It is possible to generate a huge amount of data related to parallel performance. One can vary the size of the problem, and/or the number of processors. Performance can be related to various problem parameters, for example, the nonuniformity of the particle distribution. Parallel overheads can be identified and attributed to communication, load imbalance, synchronization, or additional calculation in the parallel code [Salmon:90a]. All these provide useful diagnostics and can be used to predict performance on a variety of machines.
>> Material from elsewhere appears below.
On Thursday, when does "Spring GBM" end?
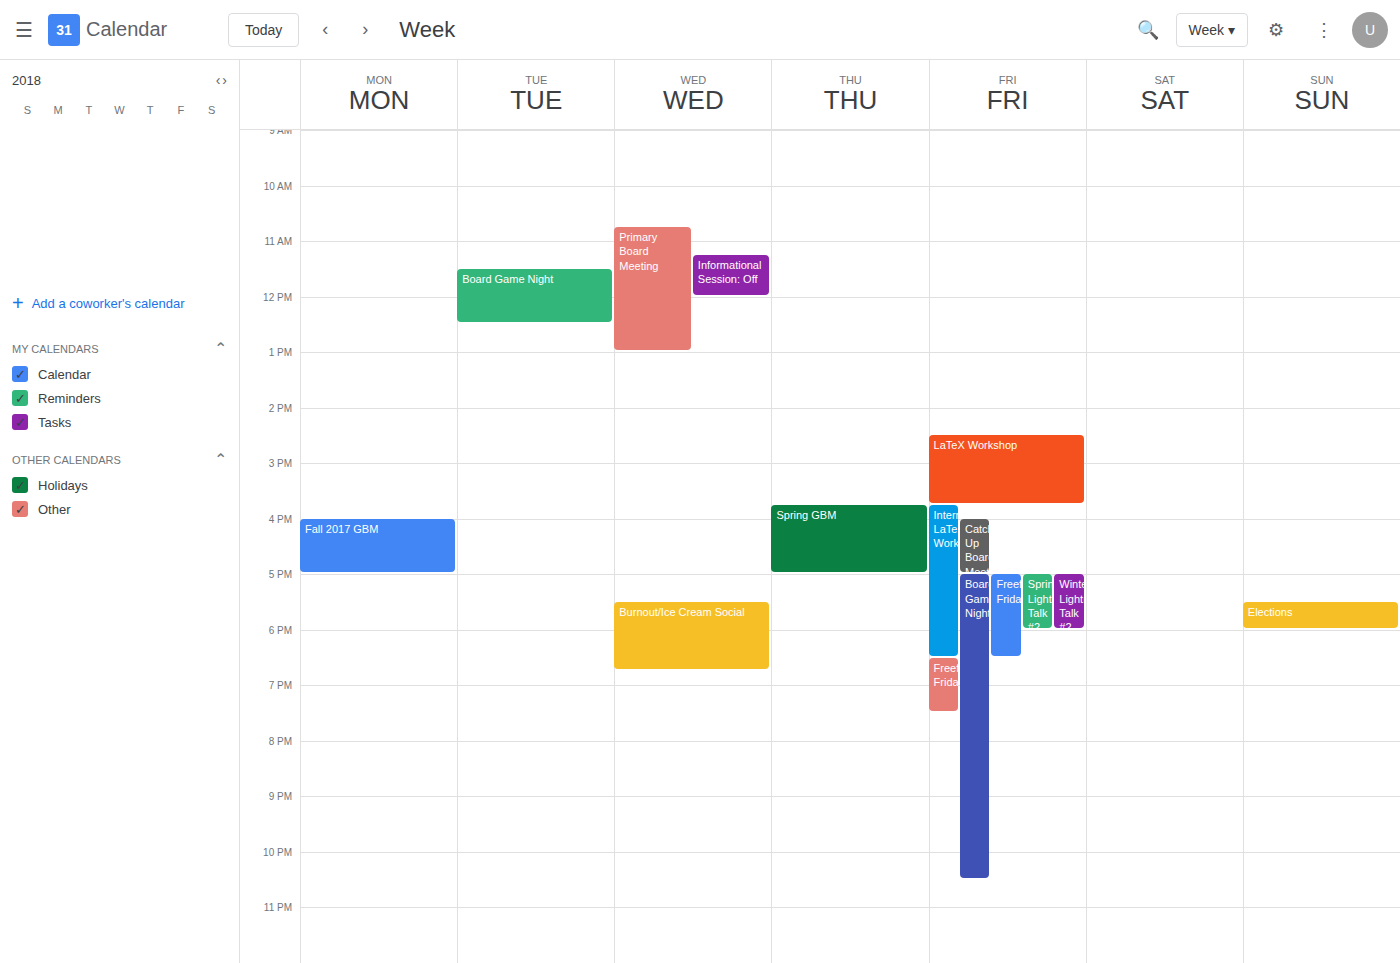
17:00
However, they also tend to obscure the fact that the ultimate goal of parallel computation is to perform simulations larger or faster than would otherwise be possible.
Rather than analyze a large number of statistics, we restrict ourselves to the following ``bald'' facts.
In 1992, the 512-processor Intel Delta at Caltech evolved two astrophysical simulations with 17.15 million bodies for approximately 600 time steps. The machine ran at an aggregate speed exceeding 5000 MFLOPS/sec. The systems under study were simulated regions of the universe 100 Mpc (megaparsec) and 25 Mpc in diameter, which were initialized with random-density fluctuations consistent with the ``cold dark matter'' hypothesis and the recent results on the anisotropy of the microwave background radiation. The data from these runs exceeded 25 Gbytes, and is analyzed in [Zurek:93a]. Salmon and Warren were recipients of the 1992 Gordon Bell Price for performance in practical parallel processing research.